How can I reconcile the thoughts I had that afternoon with my later visit to Miss Emily? The little upper room in the village, dominated and almost filled by an old-fashioned bed, and Miss Emily, frail and delicate and beautifully neat, propped with pillows and holding a fine handkerchief, as fresh as the flutings of her small cap, in her hand. On a small stand beside the bed were her Bible, her spectacles, and her quaint old-fashioned gold watch.

And Miss Emily herself? She was altered, shockingly altered. A certain tenseness had gone, a tenseness that had seemed to uphold her frail body and carry her about. Only her eyes seemed greatly alive, and before I left they, too, had ceased their searching of mine and looked weary and old.

And, at the end of my short visit, I had reluctantly reached this conclusion: either Miss Emily had done the thing she confessed to doing, incredible as it might appear, or she thought she had done it; and the thing was killing her.

She knew I had found the confession. I knew that. It was written large over her. What she had expected me to do God only knows. To stand up and denounce her? To summon the law? I do not know.

She said an extraordinary thing, when at last I rose to go. I believe now that it was to give me my chance to speak. Probably she found the suspense intolerable. But I could not do it. I was too surprised, too perplexed, too—well, afraid of hurting her. I had the feeling, I know, that I must protect her. And that feeling never left me until the end.

"I think you must know, my dear," she said, from her pillows, "that I have your Paisley shawl."

I was breathless. "I thought that, perhaps"—I stumbled.

"It was raining that night," she said in her soft, delicate voice. "I have had it dried and pressed. It is not hurt. I thought you would not mind," she concluded.

"It does not matter at all—not in the least," I said unhappily.

I am quite sure now that she meant me to speak then. I can recall the way she fixed her eyes on me, serene and expectant. She was waiting. But to save my life I could not. And she did not. Had she gone as far as she had the strength to go? Or was this again one of those curious pacts of hers—if I spoke or was silent, it was to be?

I do not know.

I do know that we were both silent and that at last, with a quick breath, she reached out and thumped on the floor with a cane that stood beside the bed until a girl came running up from below stairs.

"Get the shawl, Fanny, dear," said Miss Emily, "and wrap it up for Miss Blakiston."

I wanted desperately, while the girl left the room to obey, to say something helpful, something reassuring. But I could not. My voice failed me. And Miss Emily did not give me another opportunity. She thanked me rather formally for the flowers I had brought from her garden, and let me go at last with the parcel under my arm, without further reference to it. The situation was incredible.

Somehow I had the feeling that Miss Emily would never reopen the subject again. She had given me my chance, at who knows what cost, and I had not taken it. There had been something in her good-by—I can not find words for it, but it was perhaps a finality, an effect of a closed door—that I felt without being able to analyze.

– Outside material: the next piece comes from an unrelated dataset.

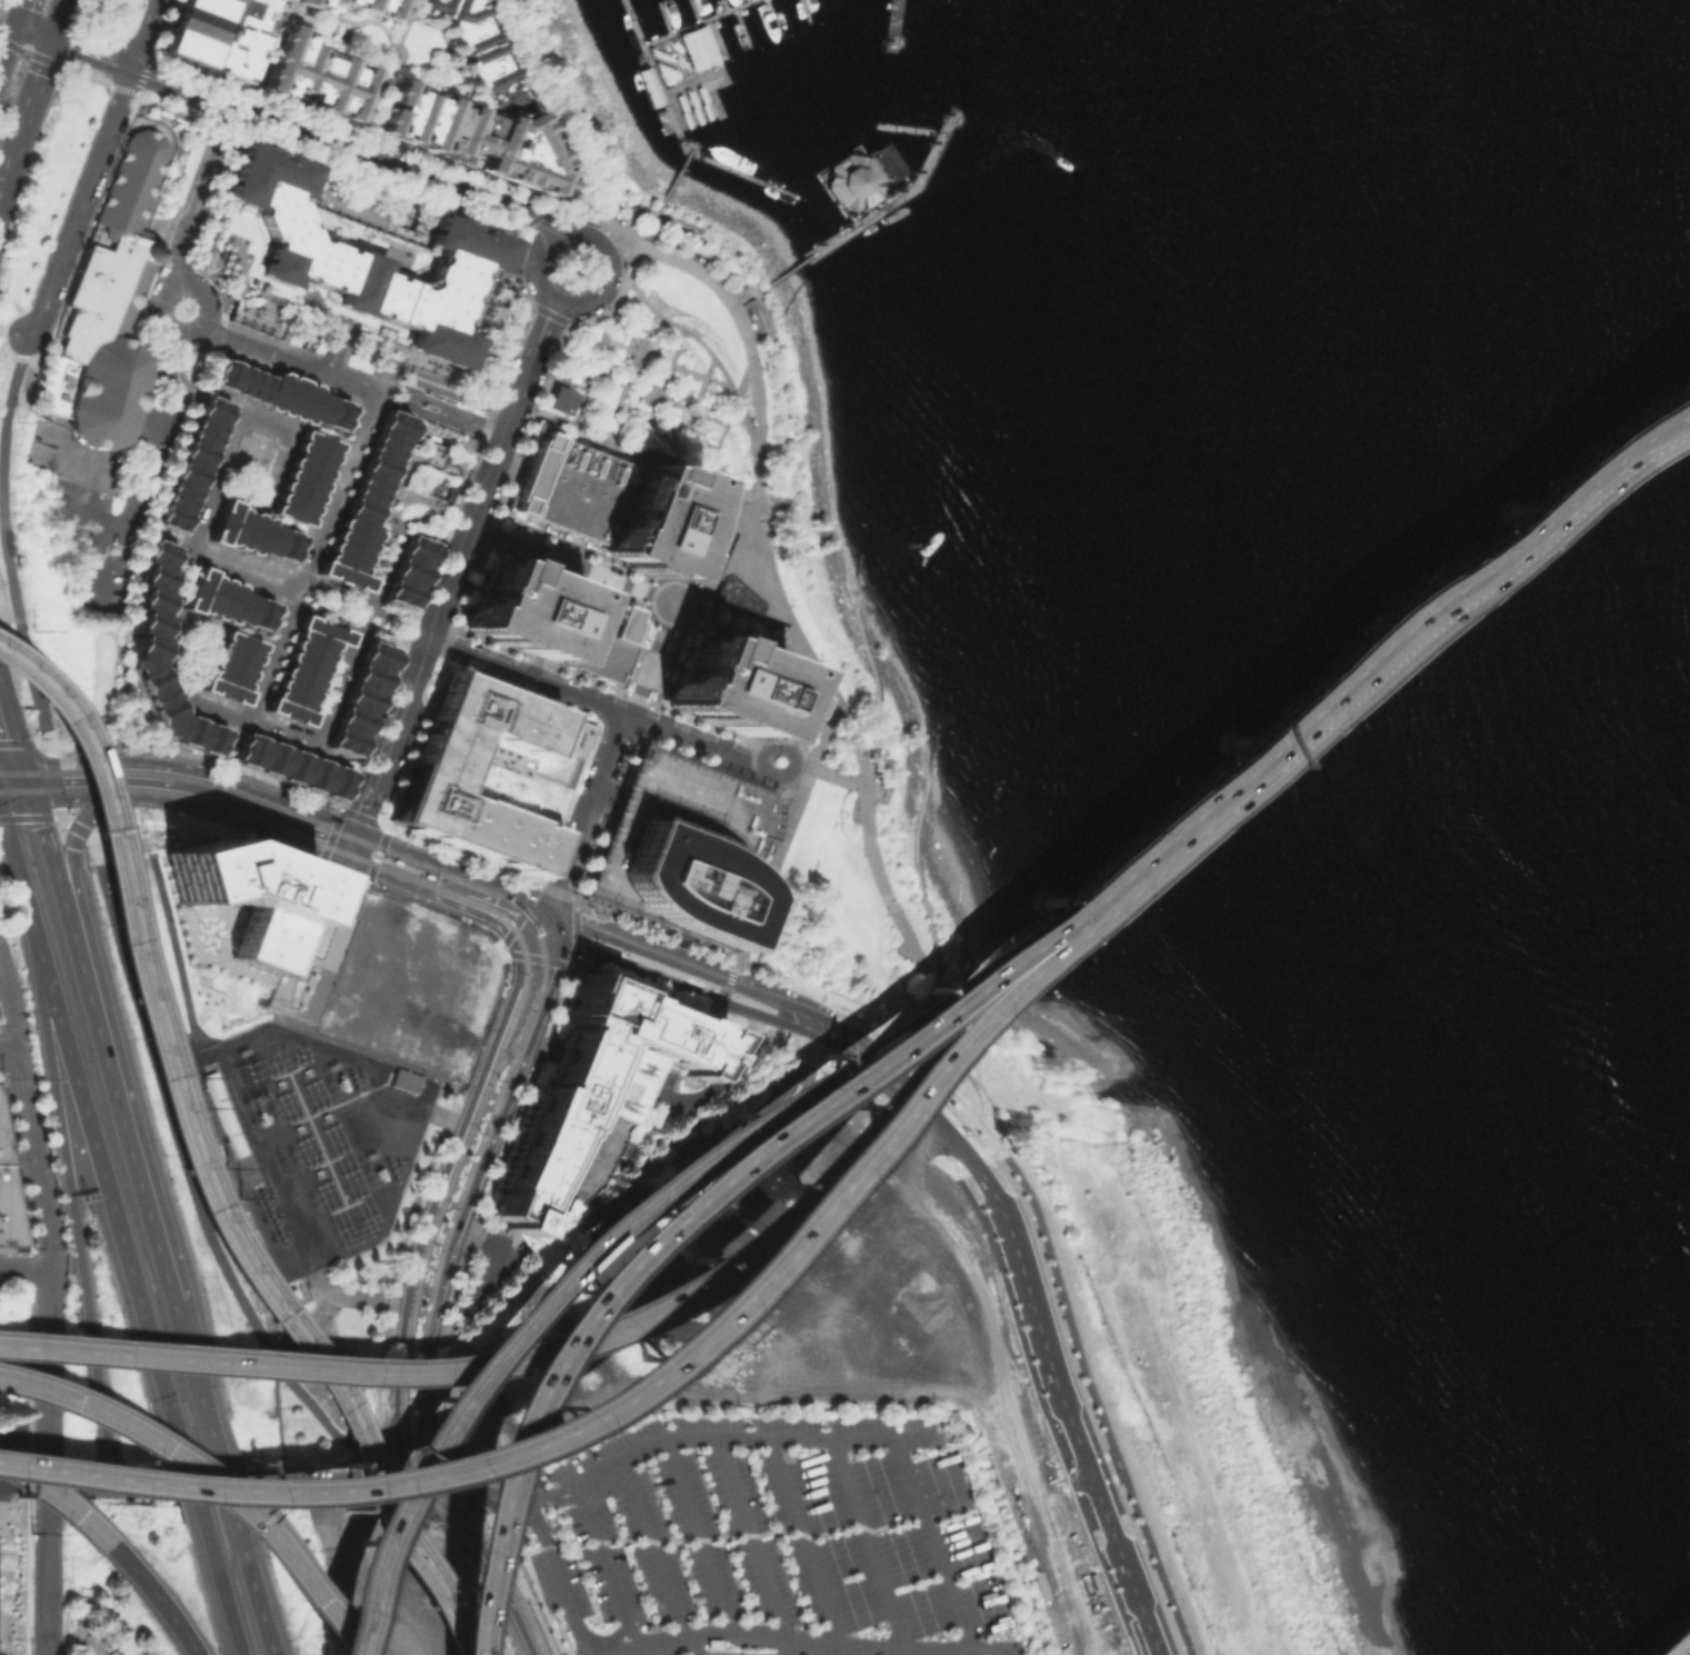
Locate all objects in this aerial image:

I walked back to the house, refusing the offices of Mr. Staley, who met me on the road. I needed to think. But thinking took me nowhere. Only one conclusion stood out as a result of a mile and a half of mental struggle. Something must be done. Miss Emily ought to be helped. She was under a strain that was killing her.

But to help I should know the facts. Only, were there any facts to know? Suppose—just by way of argument, for I did not believe it—that the confession was true; how could I find out anything about it? Five years was a long time. I could not go to the neighbors. They were none too friendly as it was. Besides, the secret, if there was one, was not mine, but was Miss Emily's.